Ordinary Least Squares
- Ordinary Least Squares, I can promise you, gets it the smallest
Ordinary Least Squares
- How does it figure out which line makes the smallest squares?
- There’s a mathematical formula for that!
- First, instead of thinking of \(intercept\) and \(slope\), we reframe the line as having parameters we can pick
\[ Y = intercept + slope*X + residual \]
\[ Y = \beta_0 + \beta_1X + \varepsilon \]
Terminology Sidenote
\[ Y = \beta_0 + \beta_1X + \varepsilon \]
- In metrics, Greek letters represent “the truth” - in the true process by which the data is generated, a one-unit increase in \(X\) is related to a \(\beta_1\) increase in \(Y\)
- When we put a hat on anything, that is our prediction or estimation of that true thing. \(\hat{Y}\) is our prediction of \(Y\), and \(\hat{\beta_1}\) is our estimate of what we think the true \(\beta_1\) is
- Note “residual” =/= \(\varepsilon\) - residuals are what’s actually left over from our prediction with real data, but the error \(\varepsilon\) is the true difference between our line and \(Y\).
OLS Simulator
- Take a look at this OLS simulator and play around with it: https://econometricsbysimulation.shinyapps.io/OLS-App/
- Click “Show Residuals” to turn that on
- Try different data generating processes and standard deviations
- What settings make the residuals small or large? Any guesses why?

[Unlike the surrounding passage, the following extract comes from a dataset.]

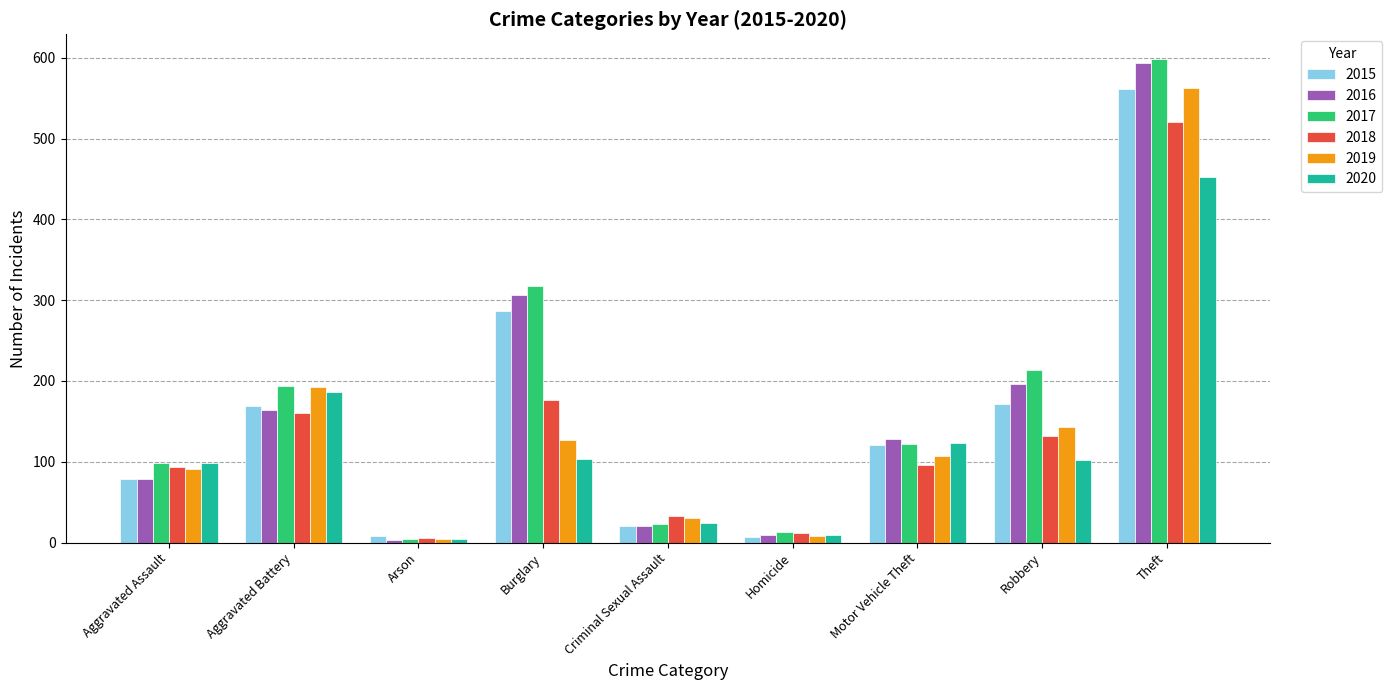

At which label does 2016 reach its peak?

Theft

- What happens if you take the intercept out? What does that make our line do?
- How close does the line come to the data generating process? Intercept and slope are in the second table below the graph under “Estimate”
Concept Checks
- Why might we want to minimize squared residuals rather than just residuals?
- What’s the difference between a residual and an error?
- If I have the below OLS-fitted line from a dataset of children:
\[ Height (Inches) = 18 + 2*Age\]
And we have the kids Darryl who is 10 years old and 40 inches tall, and Bijetri who is 9 years old and 37 inches tall, what are each of their: (a) predicted values, (b) residuals, and then what is the sum of their squared residuals?
Recap
- Regression is fitting a shape to data to explain the relationship more generally
- Ordinary least squares fits a straight line that minimizes the sum of squared residuals
- That line has an intercept \(\beta_0\) (Our prediction \(\hat{Y}\) when \(X = 0\)) and a slope \(\beta_1\) (how much higher we predict \(Y\) will be when we look at an \(X\) one unit higher)
- The residual is the difference between our prediction \(\hat{Y} = \hat{\beta}_0 + \hat{\beta}_1X\) and the actual number \(Y\)
\[ Y = \beta_0 + \beta_1 X + \varepsilon \] \[ \hat{Y} = \hat{\beta}_0 + \hat{\beta}_1X \]